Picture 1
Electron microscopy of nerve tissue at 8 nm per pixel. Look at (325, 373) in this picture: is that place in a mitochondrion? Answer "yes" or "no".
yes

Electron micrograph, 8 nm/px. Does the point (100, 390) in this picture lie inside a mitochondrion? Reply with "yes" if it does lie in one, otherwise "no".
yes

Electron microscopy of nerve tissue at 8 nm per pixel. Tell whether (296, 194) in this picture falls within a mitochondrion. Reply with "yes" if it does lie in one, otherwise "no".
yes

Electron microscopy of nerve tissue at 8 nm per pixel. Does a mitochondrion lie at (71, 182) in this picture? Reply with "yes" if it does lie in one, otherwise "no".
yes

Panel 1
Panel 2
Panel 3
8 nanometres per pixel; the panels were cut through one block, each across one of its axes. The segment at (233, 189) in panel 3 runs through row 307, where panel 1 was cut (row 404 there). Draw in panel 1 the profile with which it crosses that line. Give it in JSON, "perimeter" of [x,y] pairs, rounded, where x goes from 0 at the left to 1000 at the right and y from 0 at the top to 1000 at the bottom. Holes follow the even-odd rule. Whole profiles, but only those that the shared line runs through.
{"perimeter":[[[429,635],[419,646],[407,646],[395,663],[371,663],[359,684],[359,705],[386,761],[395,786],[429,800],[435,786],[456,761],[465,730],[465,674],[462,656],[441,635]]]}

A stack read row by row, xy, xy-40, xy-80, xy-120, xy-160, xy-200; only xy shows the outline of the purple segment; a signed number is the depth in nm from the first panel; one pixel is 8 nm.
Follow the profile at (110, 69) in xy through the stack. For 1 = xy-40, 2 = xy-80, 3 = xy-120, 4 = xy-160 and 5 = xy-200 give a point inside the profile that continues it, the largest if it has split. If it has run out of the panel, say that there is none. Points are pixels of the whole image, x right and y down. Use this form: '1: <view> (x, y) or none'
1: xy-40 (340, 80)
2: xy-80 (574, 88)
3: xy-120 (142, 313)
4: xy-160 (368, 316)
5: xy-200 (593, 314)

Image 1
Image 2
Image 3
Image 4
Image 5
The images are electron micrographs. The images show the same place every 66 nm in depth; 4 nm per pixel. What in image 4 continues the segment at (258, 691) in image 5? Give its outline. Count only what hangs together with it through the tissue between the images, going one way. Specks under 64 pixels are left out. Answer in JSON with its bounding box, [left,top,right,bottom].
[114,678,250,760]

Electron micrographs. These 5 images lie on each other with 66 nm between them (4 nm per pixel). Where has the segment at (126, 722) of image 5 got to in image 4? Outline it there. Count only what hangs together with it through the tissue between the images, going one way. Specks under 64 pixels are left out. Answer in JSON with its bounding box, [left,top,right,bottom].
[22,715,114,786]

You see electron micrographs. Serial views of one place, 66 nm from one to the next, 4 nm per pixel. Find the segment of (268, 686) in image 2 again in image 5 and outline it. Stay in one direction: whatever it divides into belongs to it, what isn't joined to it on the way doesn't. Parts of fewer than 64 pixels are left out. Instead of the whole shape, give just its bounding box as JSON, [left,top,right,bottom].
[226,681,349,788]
++++++++++
Exercise requirements:
Your answer must be every record above, repeated exactly.

Task answer:
Picture 1
Electron microscopy of nerve tissue at 8 nm per pixel. Look at (325, 373) in this picture: is that place in a mitochondrion? Answer "yes" or "no".
yes

Electron micrograph, 8 nm/px. Does the point (100, 390) in this picture lie inside a mitochondrion? Reply with "yes" if it does lie in one, otherwise "no".
yes

Electron microscopy of nerve tissue at 8 nm per pixel. Tell whether (296, 194) in this picture falls within a mitochondrion. Reply with "yes" if it does lie in one, otherwise "no".
yes

Electron microscopy of nerve tissue at 8 nm per pixel. Does a mitochondrion lie at (71, 182) in this picture? Reply with "yes" if it does lie in one, otherwise "no".
yes

Panel 1
Panel 2
Panel 3
8 nanometres per pixel; the panels were cut through one block, each across one of its axes. The segment at (233, 189) in panel 3 runs through row 307, where panel 1 was cut (row 404 there). Draw in panel 1 the profile with which it crosses that line. Give it in JSON, "perimeter" of [x,y] pairs, rounded, where x goes from 0 at the left to 1000 at the right and y from 0 at the top to 1000 at the bottom. Holes follow the even-odd rule. Whole profiles, but only those that the shared line runs through.
{"perimeter":[[[429,635],[419,646],[407,646],[395,663],[371,663],[359,684],[359,705],[386,761],[395,786],[429,800],[435,786],[456,761],[465,730],[465,674],[462,656],[441,635]]]}

A stack read row by row, xy, xy-40, xy-80, xy-120, xy-160, xy-200; only xy shows the outline of the purple segment; a signed number is the depth in nm from the first panel; one pixel is 8 nm.
Follow the profile at (110, 69) in xy through the stack. For 1 = xy-40, 2 = xy-80, 3 = xy-120, 4 = xy-160 and 5 = xy-200 give a point inside the profile that continues it, the largest if it has split. If it has run out of the panel, say that there is none. Points are pixels of the whole image, x right and y down. Use this form: '1: <view> (x, y) or none'
1: xy-40 (340, 80)
2: xy-80 (574, 88)
3: xy-120 (142, 313)
4: xy-160 (368, 316)
5: xy-200 (593, 314)

Image 1
Image 2
Image 3
Image 4
Image 5
The images are electron micrographs. The images show the same place every 66 nm in depth; 4 nm per pixel. What in image 4 continues the segment at (258, 691) in image 5? Give its outline. Count only what hangs together with it through the tissue between the images, going one way. Specks under 64 pixels are left out. Answer in JSON with its bounding box, [left,top,right,bottom].
[114,678,250,760]

Electron micrographs. These 5 images lie on each other with 66 nm between them (4 nm per pixel). Where has the segment at (126, 722) of image 5 got to in image 4? Outline it there. Count only what hangs together with it through the tissue between the images, going one way. Specks under 64 pixels are left out. Answer in JSON with its bounding box, [left,top,right,bottom].
[22,715,114,786]

You see electron micrographs. Serial views of one place, 66 nm from one to the next, 4 nm per pixel. Find the segment of (268, 686) in image 2 again in image 5 and outline it. Stay in one direction: whatever it divides into belongs to it, what isn't joined to it on the way doesn't. Parts of fewer than 64 pixels are left out. Instead of the whole shape, give just its bounding box as JSON, [left,top,right,bottom].
[226,681,349,788]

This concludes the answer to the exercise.